▸ **BRIEF**
Every line below from the one with "Our participation with the WHO in" through the one with "COFFEE IS OUR LOVE LANGUAGE" should be retyped exactly, both ends included; no other lines and no pictures.

---

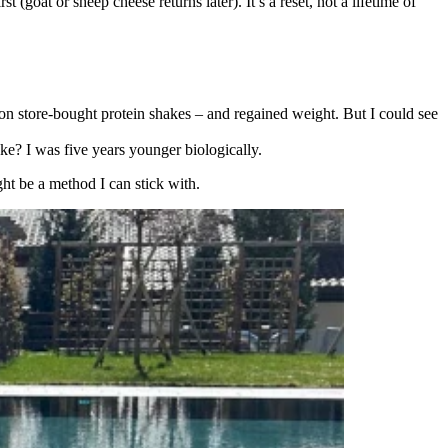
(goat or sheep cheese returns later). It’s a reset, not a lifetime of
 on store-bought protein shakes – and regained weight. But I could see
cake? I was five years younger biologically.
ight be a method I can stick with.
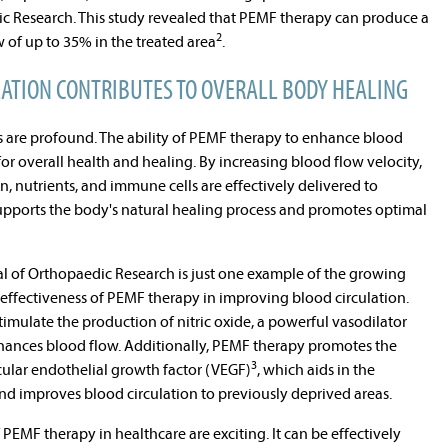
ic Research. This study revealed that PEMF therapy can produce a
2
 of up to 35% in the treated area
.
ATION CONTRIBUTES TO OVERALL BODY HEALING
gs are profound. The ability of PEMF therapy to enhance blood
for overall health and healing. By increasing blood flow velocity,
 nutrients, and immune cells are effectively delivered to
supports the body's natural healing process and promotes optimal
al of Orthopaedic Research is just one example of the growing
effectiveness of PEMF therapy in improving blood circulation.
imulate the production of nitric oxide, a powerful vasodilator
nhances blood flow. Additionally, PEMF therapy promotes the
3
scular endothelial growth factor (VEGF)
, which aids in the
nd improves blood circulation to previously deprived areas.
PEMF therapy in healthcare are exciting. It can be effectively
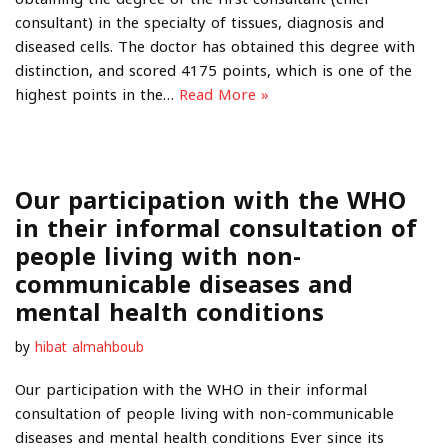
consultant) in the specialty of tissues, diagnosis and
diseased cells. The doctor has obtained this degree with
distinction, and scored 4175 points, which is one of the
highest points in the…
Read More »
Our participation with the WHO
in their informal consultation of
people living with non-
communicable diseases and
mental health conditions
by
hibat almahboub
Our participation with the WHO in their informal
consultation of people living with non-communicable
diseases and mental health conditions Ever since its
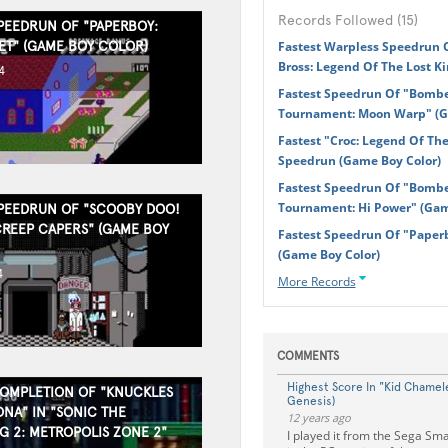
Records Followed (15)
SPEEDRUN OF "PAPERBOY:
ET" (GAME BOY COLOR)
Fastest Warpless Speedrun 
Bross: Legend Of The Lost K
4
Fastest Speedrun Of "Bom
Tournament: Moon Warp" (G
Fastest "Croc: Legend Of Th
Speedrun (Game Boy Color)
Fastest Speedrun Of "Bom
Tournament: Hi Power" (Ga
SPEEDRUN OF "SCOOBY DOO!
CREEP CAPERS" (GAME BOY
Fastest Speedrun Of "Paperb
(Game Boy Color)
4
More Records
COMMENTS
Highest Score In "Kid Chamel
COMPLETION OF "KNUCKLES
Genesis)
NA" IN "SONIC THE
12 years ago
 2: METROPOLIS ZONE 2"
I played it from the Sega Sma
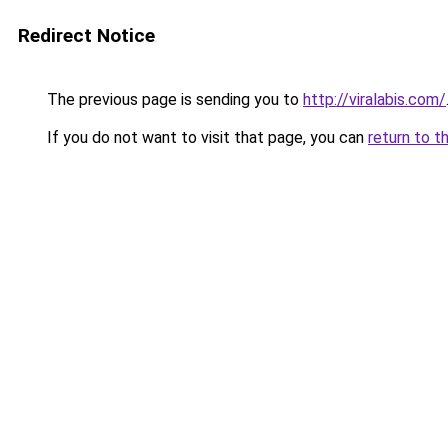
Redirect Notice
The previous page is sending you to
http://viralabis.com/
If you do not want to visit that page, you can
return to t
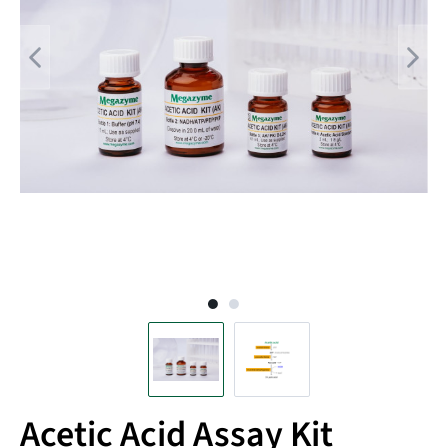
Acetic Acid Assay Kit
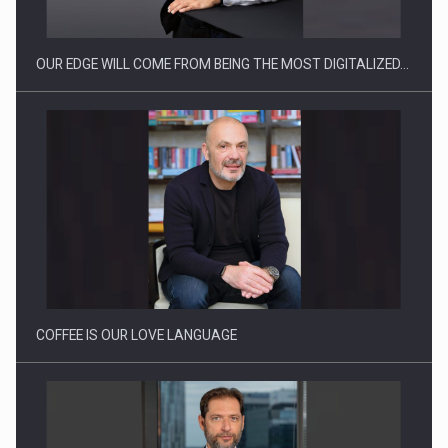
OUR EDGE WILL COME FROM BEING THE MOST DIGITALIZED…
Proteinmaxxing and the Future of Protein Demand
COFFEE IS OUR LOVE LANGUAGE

---

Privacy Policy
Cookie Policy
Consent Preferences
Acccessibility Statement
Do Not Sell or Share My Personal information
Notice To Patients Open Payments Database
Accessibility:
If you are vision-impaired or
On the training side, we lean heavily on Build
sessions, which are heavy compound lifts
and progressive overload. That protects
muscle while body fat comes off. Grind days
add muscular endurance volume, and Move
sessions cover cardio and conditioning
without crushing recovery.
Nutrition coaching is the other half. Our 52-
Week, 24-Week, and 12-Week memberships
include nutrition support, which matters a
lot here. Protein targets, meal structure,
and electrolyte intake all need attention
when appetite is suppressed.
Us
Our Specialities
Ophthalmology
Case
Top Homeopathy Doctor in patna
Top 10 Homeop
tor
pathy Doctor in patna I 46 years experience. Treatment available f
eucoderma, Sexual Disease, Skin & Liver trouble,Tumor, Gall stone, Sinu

---

▸ **WRITTEN ANSWER**
Our participation with the WHO in their informal
consultation of people living with non-communicable
diseases and mental health conditions Ever since its
Records Followed (15)
SPEEDRUN OF "PAPERBOY:
ET" (GAME BOY COLOR)
Fastest Warpless Speedrun 
Bross: Legend Of The Lost K
4
Fastest Speedrun Of "Bom
Tournament: Moon Warp" (G
Fastest "Croc: Legend Of Th
Speedrun (Game Boy Color)
Fastest Speedrun Of "Bom
Tournament: Hi Power" (Ga
SPEEDRUN OF "SCOOBY DOO!
CREEP CAPERS" (GAME BOY
Fastest Speedrun Of "Paperb
(Game Boy Color)
4
More Records
COMMENTS
Highest Score In "Kid Chamel
COMPLETION OF "KNUCKLES
Genesis)
NA" IN "SONIC THE
12 years ago
 2: METROPOLIS ZONE 2"
I played it from the Sega Sma
Redirect Notice
The previous page is sending you to
http://viralabis.com/
If you do not want to visit that page, you can
return to t
Acetic Acid Assay Kit
OUR EDGE WILL COME FROM BEING THE MOST DIGITALIZED…
Proteinmaxxing and the Future of Protein Demand
COFFEE IS OUR LOVE LANGUAGE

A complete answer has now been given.